I stumbled down the hill hanging on to the sides to rejoin the gravel road. From there it was an uneventful few kilometres to town. I went to the beach to do my customary feet dip in the sea, to find a sign advising against bathing due to water contamination – blech. Instead I made do with rinsing my toes under the public shower (if there had been less of a crowd I might have had an actual shower)
I had a yummy lunch of squid, canary potatoes and melon, and then as I had time to kill took the bus to the airport (I do quite like buses, there are always interesting people on them). While not my favourite hike of the canaries it was worth doing. Taking the late flight back to Luton and then to work in the morning
Puerto del Rosario, February 9, 2022
The government has an excellent website that has maps gpx and trail notes to download. They have the shelters marked on each of the maps. I also used the cicerone guide to walking in Lanzarote and Fuerteventura.
Aaaaah Covid, you have taught me to be infinitely flexible, responsive and on my toes when it comes to holiday plans. A positive covid test for my husband scuppered our Jordan holiday plans, and it didn’t make sense to go to Jordan by myself (as I had been before). Instead, with 48 hours to go before christmas, and an infectious husband to escape from, I am en route to my favourite winter hiking destination to discover some new trails. Hubby will join when he gets a negative lateral flow test. The trails of the week were…..
Anaga National Park
Roque de Bermejo loop from Chamorga (8km – 800m ascent)
This walk is at the top of the island, after a harrowing drive on windy narrow roads, with a mild heart attack every time a car comes the other way. The route is a variant of walk 3 in the Cicerone guide or PR TF 6/6.1
Chamorga was quiet at 5pm on xmas eve, and i wandered down the Barranco – passing a few tourists returning from the beach.

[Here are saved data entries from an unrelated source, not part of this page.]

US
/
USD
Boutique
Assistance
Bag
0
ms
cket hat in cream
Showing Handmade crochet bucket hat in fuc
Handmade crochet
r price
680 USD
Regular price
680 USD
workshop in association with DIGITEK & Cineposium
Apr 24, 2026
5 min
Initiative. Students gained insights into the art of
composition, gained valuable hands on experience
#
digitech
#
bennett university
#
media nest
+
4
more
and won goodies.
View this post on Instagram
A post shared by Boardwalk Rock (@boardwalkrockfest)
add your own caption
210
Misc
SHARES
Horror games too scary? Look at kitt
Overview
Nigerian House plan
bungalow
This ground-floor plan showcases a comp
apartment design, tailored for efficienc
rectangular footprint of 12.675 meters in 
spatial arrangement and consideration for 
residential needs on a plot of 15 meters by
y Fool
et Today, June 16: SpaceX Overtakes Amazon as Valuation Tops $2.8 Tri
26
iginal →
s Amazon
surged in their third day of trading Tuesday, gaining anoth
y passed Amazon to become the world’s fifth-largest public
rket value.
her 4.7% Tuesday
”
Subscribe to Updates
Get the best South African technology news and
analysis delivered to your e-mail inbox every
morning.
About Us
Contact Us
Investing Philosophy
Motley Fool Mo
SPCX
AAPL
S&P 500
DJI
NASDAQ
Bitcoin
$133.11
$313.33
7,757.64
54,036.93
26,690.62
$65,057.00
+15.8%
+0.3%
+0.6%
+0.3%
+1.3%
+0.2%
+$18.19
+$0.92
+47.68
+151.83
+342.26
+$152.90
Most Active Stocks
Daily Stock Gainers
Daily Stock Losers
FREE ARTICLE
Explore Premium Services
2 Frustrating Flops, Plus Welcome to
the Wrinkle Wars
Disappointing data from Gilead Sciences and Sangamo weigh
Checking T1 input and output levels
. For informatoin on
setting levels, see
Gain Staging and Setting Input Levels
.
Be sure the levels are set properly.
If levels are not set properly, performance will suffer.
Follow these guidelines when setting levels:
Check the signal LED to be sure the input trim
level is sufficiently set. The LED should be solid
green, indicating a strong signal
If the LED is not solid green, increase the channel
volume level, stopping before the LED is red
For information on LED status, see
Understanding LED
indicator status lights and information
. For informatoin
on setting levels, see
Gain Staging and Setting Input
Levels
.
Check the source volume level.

After an hour….I was keeping an eye out for a place to pitch my tent and there was pretty much nowhere flat….., so I settled on pitching at the Casas Blanca – an abandoned house on the cliff overlooking the Roque and looking up to the Anaga lighthouse. It wasn’t particularly clean, but someone had clearly pitched in the ruins before as there was a clean flat bit looking out the window. I crossed my fingers that the other half of the roof wouldnt fall in on me during the night. The walls did keep the wind out, but the roof didn’t keep the rain off so it was good I had the tent up
It got dark at 6.15pm, so I cooked supper, read my book, and then fell asleep at 9pm after adjusting to the lighthouse flashing in my eyes (for a while I kept thinking someone was flashing a torch in my eyes). I woke up at 3am and the moon was so bright that it was like daylight.

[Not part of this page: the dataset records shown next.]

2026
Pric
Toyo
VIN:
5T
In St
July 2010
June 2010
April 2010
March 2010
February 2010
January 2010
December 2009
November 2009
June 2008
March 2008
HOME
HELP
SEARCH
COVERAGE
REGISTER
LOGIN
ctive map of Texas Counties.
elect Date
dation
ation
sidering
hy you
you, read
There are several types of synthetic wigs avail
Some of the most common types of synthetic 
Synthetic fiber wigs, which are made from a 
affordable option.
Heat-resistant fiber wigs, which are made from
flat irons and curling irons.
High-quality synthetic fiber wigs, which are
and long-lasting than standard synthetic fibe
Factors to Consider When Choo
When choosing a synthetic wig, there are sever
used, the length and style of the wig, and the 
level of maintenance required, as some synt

I was well rested by 6am, so I had a coffee overlooking the sea and a leisurely breakfast (M&S apple hot cross buns). It was light enough by 7.30 am to head out, so I wandered down to the sea and then back up a steep slog to the lighthouse.
As I hit the ridge line above the lighthouse, the path was a little vertiginous (and i had to abbreviate the route as the cliff path to El Draguillo was closed. the views out over the Roques de Anaga were spectacular
I stopped for a leisurely coffee and enjoyed the views. From their it was a lovely hike up to the Casas Tafada along a ridgeline with spectacular views. And then a nice amble back to Chamorga.